- Opening Delimiter -
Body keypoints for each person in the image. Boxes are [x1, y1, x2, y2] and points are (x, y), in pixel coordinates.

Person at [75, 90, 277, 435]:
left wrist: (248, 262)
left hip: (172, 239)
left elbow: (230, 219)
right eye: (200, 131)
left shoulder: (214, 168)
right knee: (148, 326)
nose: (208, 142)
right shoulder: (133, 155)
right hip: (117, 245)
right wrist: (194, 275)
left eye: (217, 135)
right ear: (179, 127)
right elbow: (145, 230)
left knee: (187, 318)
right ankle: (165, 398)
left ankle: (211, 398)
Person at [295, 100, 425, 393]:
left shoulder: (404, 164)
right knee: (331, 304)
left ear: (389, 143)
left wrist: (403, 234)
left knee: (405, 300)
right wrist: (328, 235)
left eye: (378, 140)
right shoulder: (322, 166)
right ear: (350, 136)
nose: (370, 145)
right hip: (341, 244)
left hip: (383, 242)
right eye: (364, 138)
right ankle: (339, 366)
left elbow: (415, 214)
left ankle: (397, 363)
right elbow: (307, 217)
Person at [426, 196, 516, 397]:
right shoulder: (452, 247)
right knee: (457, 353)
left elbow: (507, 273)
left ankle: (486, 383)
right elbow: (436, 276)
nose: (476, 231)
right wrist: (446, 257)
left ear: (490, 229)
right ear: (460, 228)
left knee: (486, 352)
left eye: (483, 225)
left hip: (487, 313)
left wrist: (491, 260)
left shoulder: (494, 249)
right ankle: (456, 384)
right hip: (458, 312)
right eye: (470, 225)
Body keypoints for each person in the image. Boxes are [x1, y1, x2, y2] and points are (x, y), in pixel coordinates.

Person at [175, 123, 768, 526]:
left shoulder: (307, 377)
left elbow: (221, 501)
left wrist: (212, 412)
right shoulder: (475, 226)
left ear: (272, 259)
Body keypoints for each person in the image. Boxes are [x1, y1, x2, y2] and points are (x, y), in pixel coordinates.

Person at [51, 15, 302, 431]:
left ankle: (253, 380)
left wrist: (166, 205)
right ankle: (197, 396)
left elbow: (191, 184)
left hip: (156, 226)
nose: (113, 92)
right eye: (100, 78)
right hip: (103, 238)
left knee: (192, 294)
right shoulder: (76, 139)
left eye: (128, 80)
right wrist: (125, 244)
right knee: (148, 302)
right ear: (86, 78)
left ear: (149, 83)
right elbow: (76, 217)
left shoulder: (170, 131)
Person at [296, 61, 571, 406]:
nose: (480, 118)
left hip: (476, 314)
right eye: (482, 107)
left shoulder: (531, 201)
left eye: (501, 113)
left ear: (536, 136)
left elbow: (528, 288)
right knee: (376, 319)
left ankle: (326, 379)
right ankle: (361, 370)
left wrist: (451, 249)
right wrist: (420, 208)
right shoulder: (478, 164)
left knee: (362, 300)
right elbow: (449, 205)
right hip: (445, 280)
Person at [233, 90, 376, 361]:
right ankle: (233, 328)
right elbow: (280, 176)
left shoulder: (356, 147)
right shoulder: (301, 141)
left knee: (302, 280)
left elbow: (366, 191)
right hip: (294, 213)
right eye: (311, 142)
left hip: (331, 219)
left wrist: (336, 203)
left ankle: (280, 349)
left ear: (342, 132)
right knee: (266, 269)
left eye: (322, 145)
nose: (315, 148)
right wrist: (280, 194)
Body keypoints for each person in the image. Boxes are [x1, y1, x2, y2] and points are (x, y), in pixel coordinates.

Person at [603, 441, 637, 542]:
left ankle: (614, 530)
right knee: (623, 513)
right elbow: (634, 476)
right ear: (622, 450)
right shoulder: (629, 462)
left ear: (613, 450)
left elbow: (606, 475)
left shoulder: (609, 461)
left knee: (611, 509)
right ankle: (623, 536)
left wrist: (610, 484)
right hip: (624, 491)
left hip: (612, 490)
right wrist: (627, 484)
- Closing Delimiter -
## Task
What you give back must be the stretch above, starting at the line with "right wrist: (420, 208)" and ending at the line with "right wrist: (280, 194)", copied exactly.

## Answer section
right wrist: (420, 208)
right shoulder: (478, 164)
left knee: (362, 300)
right elbow: (449, 205)
right hip: (445, 280)
Person at [233, 90, 376, 361]:
right ankle: (233, 328)
right elbow: (280, 176)
left shoulder: (356, 147)
right shoulder: (301, 141)
left knee: (302, 280)
left elbow: (366, 191)
right hip: (294, 213)
right eye: (311, 142)
left hip: (331, 219)
left wrist: (336, 203)
left ankle: (280, 349)
left ear: (342, 132)
right knee: (266, 269)
left eye: (322, 145)
nose: (315, 148)
right wrist: (280, 194)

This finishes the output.